# [What the exercise asks]
Rewrite the lines starting at the one containing "Document page, 1241x1754 pixels." and ending at the one containing "picture [338, 118, 869, 475]", swapping "bounding box" for "enclosing rectangle" and leaving everything else unchanged.
Start Recorded data
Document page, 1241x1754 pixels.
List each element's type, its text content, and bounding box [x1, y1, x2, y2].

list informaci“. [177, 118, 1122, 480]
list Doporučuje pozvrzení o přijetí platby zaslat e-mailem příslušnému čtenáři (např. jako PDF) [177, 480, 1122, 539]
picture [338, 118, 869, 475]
End Recorded data
Start Recorded data
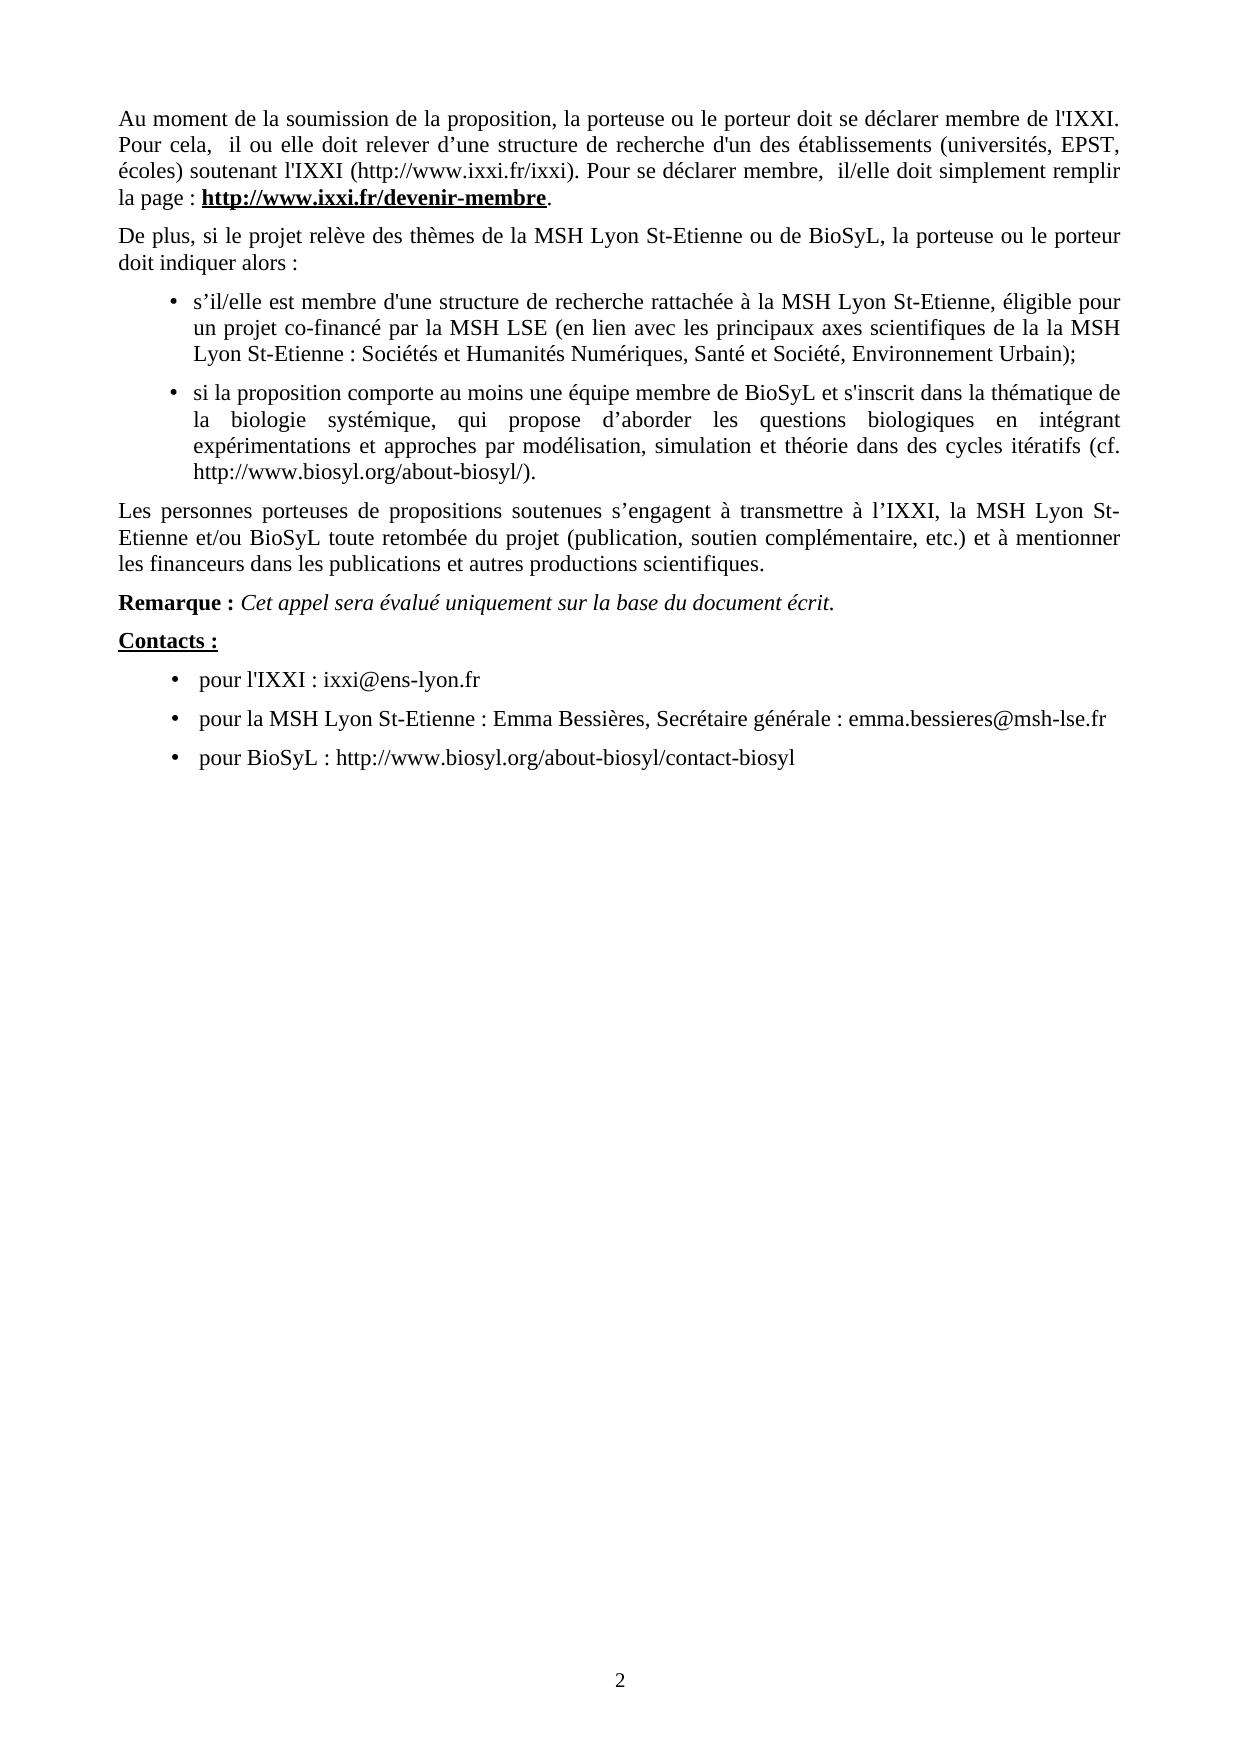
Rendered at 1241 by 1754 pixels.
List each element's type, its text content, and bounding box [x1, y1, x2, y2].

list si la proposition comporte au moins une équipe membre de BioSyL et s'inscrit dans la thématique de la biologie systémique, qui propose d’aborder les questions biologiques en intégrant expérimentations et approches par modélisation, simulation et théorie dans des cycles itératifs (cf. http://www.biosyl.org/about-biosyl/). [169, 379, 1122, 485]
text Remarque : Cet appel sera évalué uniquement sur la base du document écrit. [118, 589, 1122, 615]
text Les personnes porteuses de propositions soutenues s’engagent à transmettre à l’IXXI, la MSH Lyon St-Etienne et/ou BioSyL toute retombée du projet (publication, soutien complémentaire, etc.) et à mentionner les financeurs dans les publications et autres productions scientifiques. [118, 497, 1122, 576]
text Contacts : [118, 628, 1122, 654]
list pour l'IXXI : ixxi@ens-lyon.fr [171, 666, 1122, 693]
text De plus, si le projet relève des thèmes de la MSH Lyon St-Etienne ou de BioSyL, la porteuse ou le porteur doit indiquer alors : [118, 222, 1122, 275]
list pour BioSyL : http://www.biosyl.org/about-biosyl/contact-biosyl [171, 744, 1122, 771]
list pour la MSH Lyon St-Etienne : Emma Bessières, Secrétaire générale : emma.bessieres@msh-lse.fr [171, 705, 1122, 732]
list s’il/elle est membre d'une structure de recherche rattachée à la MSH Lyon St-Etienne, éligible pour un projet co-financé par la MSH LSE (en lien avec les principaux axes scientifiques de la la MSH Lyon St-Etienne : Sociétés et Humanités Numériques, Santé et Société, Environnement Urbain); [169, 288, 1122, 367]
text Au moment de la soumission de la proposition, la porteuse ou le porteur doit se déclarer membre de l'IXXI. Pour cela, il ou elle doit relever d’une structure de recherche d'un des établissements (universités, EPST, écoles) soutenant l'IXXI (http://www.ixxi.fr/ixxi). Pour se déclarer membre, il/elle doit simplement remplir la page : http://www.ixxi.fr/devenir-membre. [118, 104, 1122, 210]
End Recorded data
# [Answer below]
Document page, 1241x1754 pixels.
List each element's type, its text content, and enclosing rectangle [x1, y1, x2, y2].

list informaci“. [177, 118, 1122, 480]
list Doporučuje pozvrzení o přijetí platby zaslat e-mailem příslušnému čtenáři (např. jako PDF) [177, 480, 1122, 539]
picture [338, 118, 869, 475]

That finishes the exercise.